WORK INSTRUCTION
The task calls for each record to be given again unchanged, minus any pictures.

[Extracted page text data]
*** Block opens ***

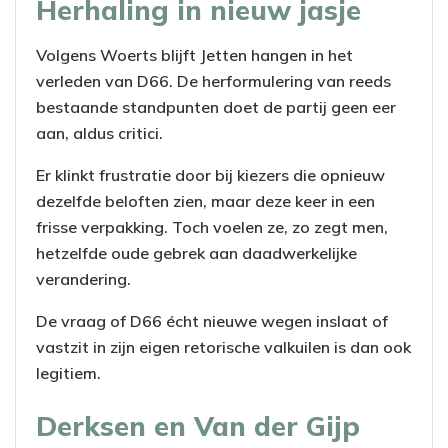
Herhaling in nieuw jasje
Volgens Woerts blijft Jetten hangen in het
verleden van D66. De herformulering van reeds
bestaande standpunten doet de partij geen eer
aan, aldus critici.
Er klinkt frustratie door bij kiezers die opnieuw
dezelfde beloften zien, maar deze keer in een
frisse verpakking. Toch voelen ze, zo zegt men,
hetzelfde oude gebrek aan daadwerkelijke
verandering.
De vraag of D66 écht nieuwe wegen inslaat of
vastzit in zijn eigen retorische valkuilen is dan ook
legitiem.
Derksen en Van der Gijp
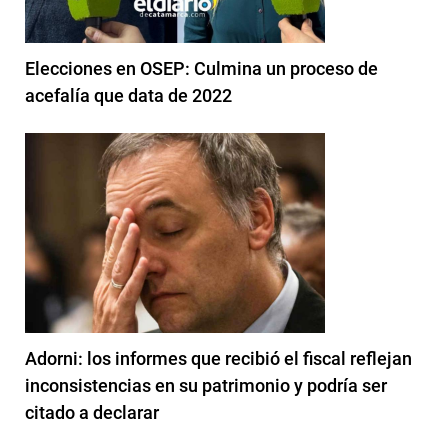
Elecciones en OSEP: Culmina un proceso de
acefalía que data de 2022
Adorni: los informes que recibió el fiscal reflejan
inconsistencias en su patrimonio y podría ser
citado a declarar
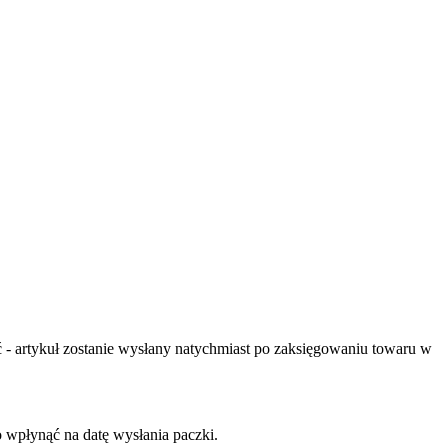
- artykuł zostanie wysłany natychmiast po zaksięgowaniu towaru w
o wpłynąć na datę wysłania paczki.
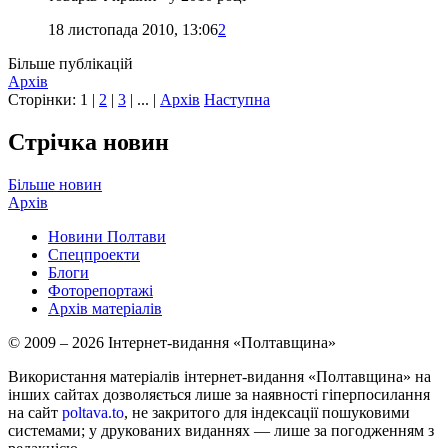
18 листопада 2010, 13:06
2
Більше публікацій
Архів
Сторінки:
1
|
2
|
3
| ... |
Архів
Наступна
Стрічка новин
Більше новин
Архів
Новини Полтави
Спецпроекти
Блоги
Фоторепортажі
Архів матеріалів
© 2009 – 2026 Інтернет-видання «Полтавщина»
Використання матеріалів інтернет-видання «Полтавщина» на
інших сайтах дозволяється лише за наявності гіперпосилання
на сайт
poltava.to
, не закритого для індексації пошуковими
системами; у друкованих виданнях — лише за погодженням з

*** Block closes ***

PROBLEM SOLUTION
Herhaling in nieuw jasje
Volgens Woerts blijft Jetten hangen in het
verleden van D66. De herformulering van reeds
bestaande standpunten doet de partij geen eer
aan, aldus critici.
Er klinkt frustratie door bij kiezers die opnieuw
dezelfde beloften zien, maar deze keer in een
frisse verpakking. Toch voelen ze, zo zegt men,
hetzelfde oude gebrek aan daadwerkelijke
verandering.
De vraag of D66 écht nieuwe wegen inslaat of
vastzit in zijn eigen retorische valkuilen is dan ook
legitiem.
Derksen en Van der Gijp
Elecciones en OSEP: Culmina un proceso de
acefalía que data de 2022
Adorni: los informes que recibió el fiscal reflejan
inconsistencias en su patrimonio y podría ser
citado a declarar
- artykuł zostanie wysłany natychmiast po zaksięgowaniu towaru w
o wpłynąć na datę wysłania paczki.
18 листопада 2010, 13:06
2
Більше публікацій
Архів
Сторінки:
1
|
2
|
3
| ... |
Архів
Наступна
Стрічка новин
Більше новин
Архів
Новини Полтави
Спецпроекти
Блоги
Фоторепортажі
Архів матеріалів
© 2009 – 2026 Інтернет-видання «Полтавщина»
Використання матеріалів інтернет-видання «Полтавщина» на
інших сайтах дозволяється лише за наявності гіперпосилання
на сайт
poltava.to
, не закритого для індексації пошуковими
системами; у друкованих виданнях — лише за погодженням з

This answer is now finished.